RealtyTrac released its January 2014 Residential & Foreclosure Sales Report on Thursday, revealing institutional investors made up 5.2 percent of all U.S. residential property sales in January. Institutional investor sales are down from 7.9 percent in December, and down 8.2 percent from January, 2013.

The report clarifies that institutional investors are “defined as entities purchasing at least 10 properties in a calendar year.”

The January share of institutional investors was the lowest monthly level since March, 2012—a 22 month low.

Short-sales and foreclosure-related sales, “including both sales to third party buyers at the public foreclosure auction and sales of bank-owned properties,” combined for 17.5 percent of all U.S. residential shares in January, 2014, according to the company’s report.

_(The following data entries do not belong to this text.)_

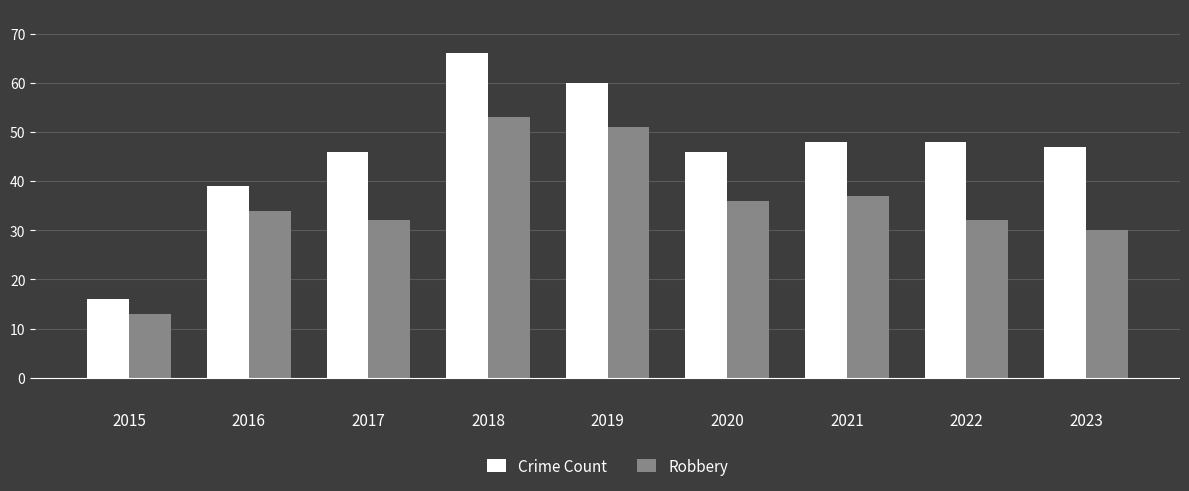

Is the value of Crime Count at 2020 greater than the value of Robbery at 2016?

Yes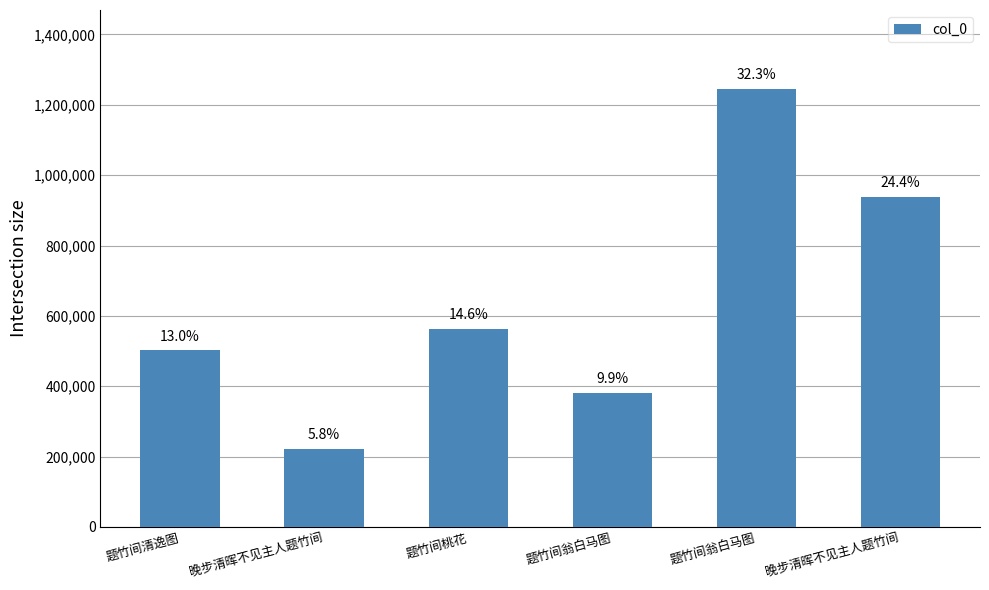

Are the bars horizontal?

No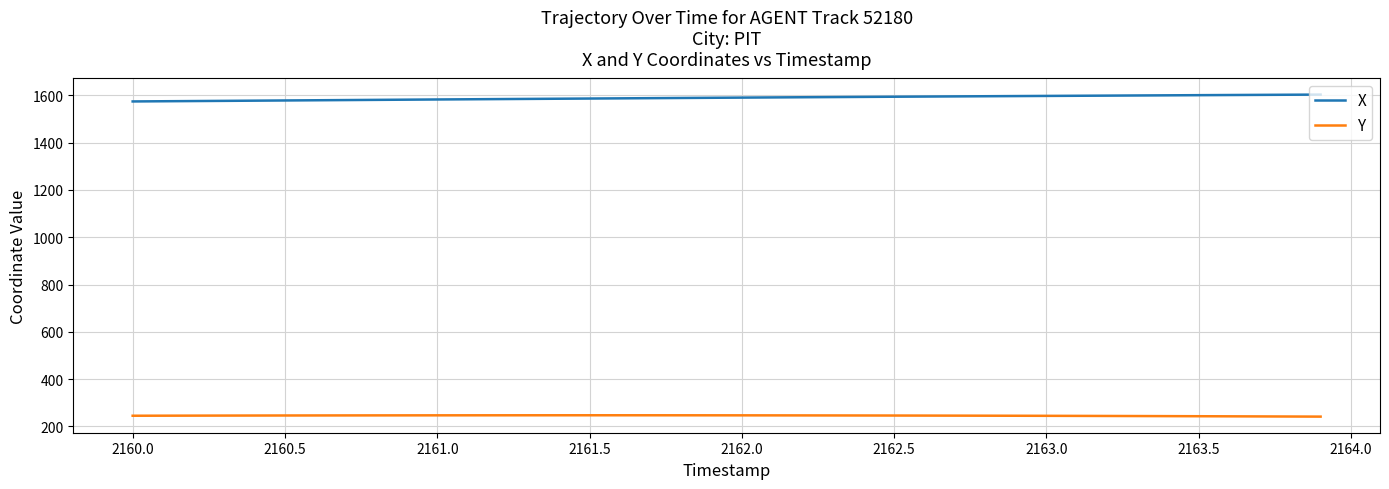

Rank the series by their maximum value, from lowest to highest.

Y, X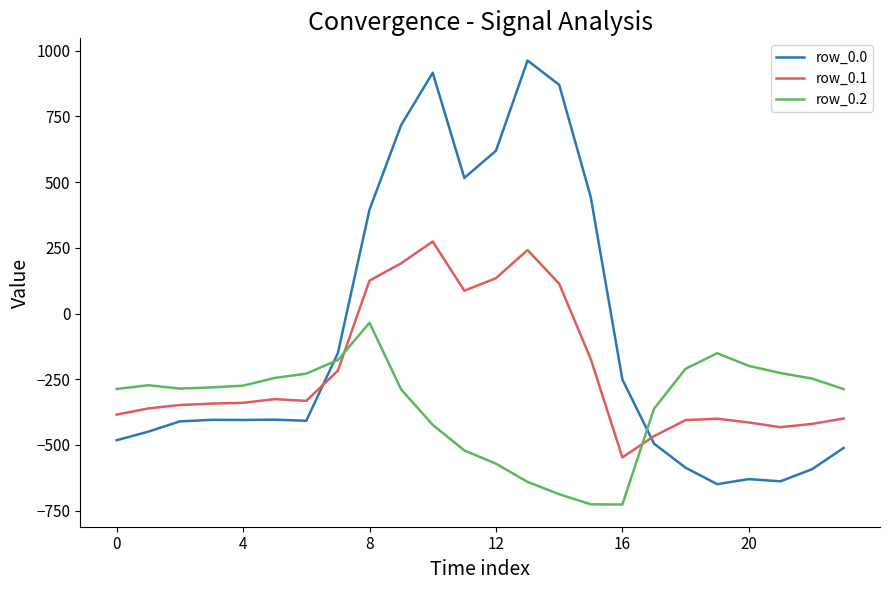

How many times do row_0.0 and row_0.1 cross each other?

2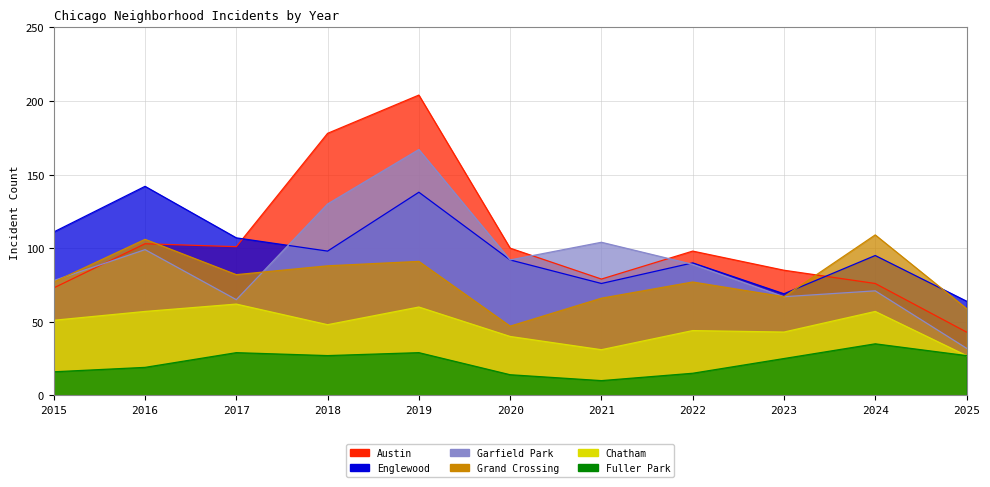

What is the sum of all Garfield Park values?

1140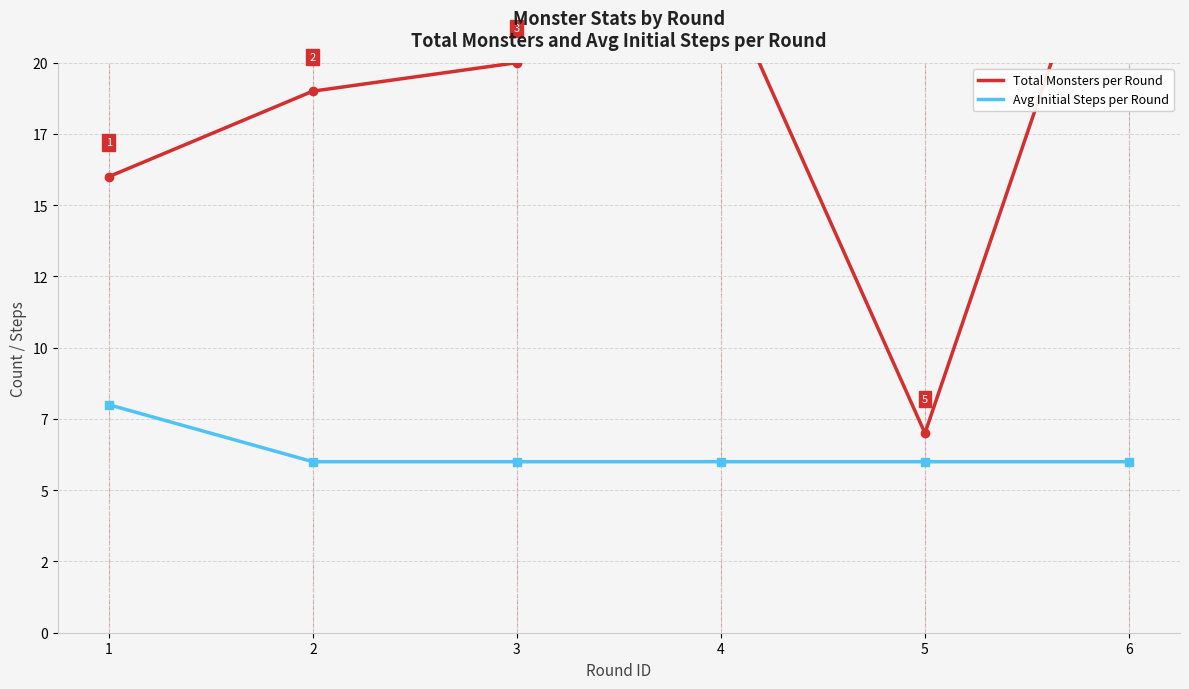

What is the difference between the highest and lowest values at 1?

8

All-cash sales increased to 44.4 percent, the seventh month above 35 percent.

“Many have anticipated that the large institutional investors backed by private equity would start winding down their purchases of homes to rent, and the January sales numbers provide early evidence this is happening,” said RealtyTrac VP, Daren Blomquist.

Metro areas with big drops in institutional investor share from a year ago included Cape Coral-Fort Myers, Florida (down 70 percent); Memphis, Tennessee (down 64 percent); Tucson, Arizona (down 59 percent); Tampa, Florida (down 48 percent); and Jacksonville, Florida (down 21 percent).

Counter to the national trend, 23 of the 101 metros analyzed in the report posted year-over-year gains in institutional investor share: Atlanta, Georgia (up 9 percent); Austin, Texas (up 162 percent); Denver, Colorado (up 21 percent); Cincinnati, Ohio (up 83 percent); Dallas, Texas (up 30 percent); and Raleigh, North Carolina (up 15 percent).

Blomquist continued, “It’s unlikely that this pullback in purchasing is weather-related given that there were increases in the institutional investor share of purchases in colder-weather markets such as Denver and Cincinnati, even while many warmer-weather markets in Florida and Arizona saw substantial decreases in the share of institutional investors from a year ago.”